By 5 AM ET, the benchmark Stoxx 600 was up 1.1% at 368.94, while the German Dax and French CAC 40 were up 1.0%. They’re still all on course for a weekly loss, however.
The FTSE 100 was up a more modest 0.6%, reflecting a bounce in sterling on rising hopes that parliament will be able to stop a No-Deal Brexit through a vote of no confidence in the government of Boris Johnson, a measure that could theoretically be followed by the creation of a ‘government of national unity’.
Chipmaker stocks led the way, in the wake of better-than-expected quarterly results released late Thursday by NVIDIA (NASDAQ:NVDA), which supported hopes that the slump in demand for high-performance chips could be ending. Germany’s Infineon Technologies (DE:IFXGn) rose 2.2%, while STMicroelectronics (A:STM) rose 0.7% and Dutch-based ASML (AS:ASML) rose 1.5%.
Banks were also prominent among the gainers after a torrid week. Spain’s largest banks all rose by between 1% and 1.5% and Germany’s Commerzbank (DE:CBKG) and Deutsche Bank (DE:DBKGn) rose 3.3% and 1.5%, after both hitting new all-time lows this week on fears of endlessly low interest rates.
Markets derived some support from overnight comments from China’s state planning commission about a possible plan to support household incomes next year, which lifted Asian equities earlier.
The growing prospects for fiscal stimulus across the globe mean that there’s “still substantial potential for equities”, Deutsche Bank (DE:DBKGn) strategist Ulrich Stephan said in a note to clients.
He pointed to comments by European Central Bank governing council member Olli Rehn on Thursday stressing the need for the ECB to exceed market expectations when it delivers its long-awaited package of monetary easing measures in September.
Stephan also pointed to the increasing pressure within Germany for the government to abandon its principle of balanced budgets.
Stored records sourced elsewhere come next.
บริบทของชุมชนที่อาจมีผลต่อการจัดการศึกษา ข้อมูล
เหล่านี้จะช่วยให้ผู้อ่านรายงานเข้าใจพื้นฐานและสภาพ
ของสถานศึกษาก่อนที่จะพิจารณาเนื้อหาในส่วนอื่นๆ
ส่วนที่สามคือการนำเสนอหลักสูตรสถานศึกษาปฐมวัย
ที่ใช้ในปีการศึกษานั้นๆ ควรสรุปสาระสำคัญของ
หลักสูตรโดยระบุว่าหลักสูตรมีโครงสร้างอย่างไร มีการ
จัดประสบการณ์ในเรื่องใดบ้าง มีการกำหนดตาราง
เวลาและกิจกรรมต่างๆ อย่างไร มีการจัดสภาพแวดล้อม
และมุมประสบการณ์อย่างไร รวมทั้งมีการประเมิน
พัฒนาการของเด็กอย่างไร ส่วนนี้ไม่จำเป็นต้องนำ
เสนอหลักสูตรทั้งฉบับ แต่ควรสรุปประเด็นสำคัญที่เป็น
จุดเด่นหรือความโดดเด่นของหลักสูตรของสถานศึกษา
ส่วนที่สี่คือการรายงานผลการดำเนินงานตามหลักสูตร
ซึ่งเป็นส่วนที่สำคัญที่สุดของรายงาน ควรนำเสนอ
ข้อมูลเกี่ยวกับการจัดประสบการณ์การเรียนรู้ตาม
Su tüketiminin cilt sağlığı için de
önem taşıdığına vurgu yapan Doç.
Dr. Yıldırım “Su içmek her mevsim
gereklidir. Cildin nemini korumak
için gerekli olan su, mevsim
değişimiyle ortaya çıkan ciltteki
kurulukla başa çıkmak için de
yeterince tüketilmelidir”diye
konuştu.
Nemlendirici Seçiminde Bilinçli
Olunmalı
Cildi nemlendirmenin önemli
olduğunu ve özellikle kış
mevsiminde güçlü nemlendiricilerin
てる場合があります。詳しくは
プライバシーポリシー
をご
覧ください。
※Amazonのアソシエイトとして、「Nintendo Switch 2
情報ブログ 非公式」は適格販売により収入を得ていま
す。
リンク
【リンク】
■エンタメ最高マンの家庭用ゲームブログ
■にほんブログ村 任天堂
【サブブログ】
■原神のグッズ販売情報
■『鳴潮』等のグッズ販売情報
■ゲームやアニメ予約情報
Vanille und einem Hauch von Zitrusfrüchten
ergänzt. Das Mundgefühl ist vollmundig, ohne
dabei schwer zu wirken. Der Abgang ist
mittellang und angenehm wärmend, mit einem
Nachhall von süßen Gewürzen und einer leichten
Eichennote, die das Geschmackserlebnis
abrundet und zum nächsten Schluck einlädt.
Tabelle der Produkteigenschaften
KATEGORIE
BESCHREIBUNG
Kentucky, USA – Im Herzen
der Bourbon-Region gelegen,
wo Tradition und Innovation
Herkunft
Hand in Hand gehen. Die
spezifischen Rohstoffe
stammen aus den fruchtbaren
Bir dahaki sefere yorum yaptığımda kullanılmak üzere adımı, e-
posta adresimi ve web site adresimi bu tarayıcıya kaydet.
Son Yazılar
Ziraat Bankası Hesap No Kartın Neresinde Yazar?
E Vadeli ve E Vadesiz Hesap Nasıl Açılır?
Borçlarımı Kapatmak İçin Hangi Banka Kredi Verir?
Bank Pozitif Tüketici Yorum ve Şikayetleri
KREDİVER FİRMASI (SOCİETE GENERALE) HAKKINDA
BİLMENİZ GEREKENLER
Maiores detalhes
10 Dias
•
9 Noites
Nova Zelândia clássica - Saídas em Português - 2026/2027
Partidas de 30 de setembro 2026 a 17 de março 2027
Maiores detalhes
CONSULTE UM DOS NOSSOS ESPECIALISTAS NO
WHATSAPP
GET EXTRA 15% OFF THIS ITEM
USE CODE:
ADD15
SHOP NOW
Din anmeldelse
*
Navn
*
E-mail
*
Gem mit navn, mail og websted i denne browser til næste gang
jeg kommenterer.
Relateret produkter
There has been growing talk of government investment packages to upgrade Germany’s environmental performance or its infrastructure, accompanied by various ideas on how and when to abolish a reunification-era surcharge on income tax. However, none looks close to fruition and the government is constrained by a constitutional amendment limiting the structural budget deficit to only 0.35% of gross domestic product.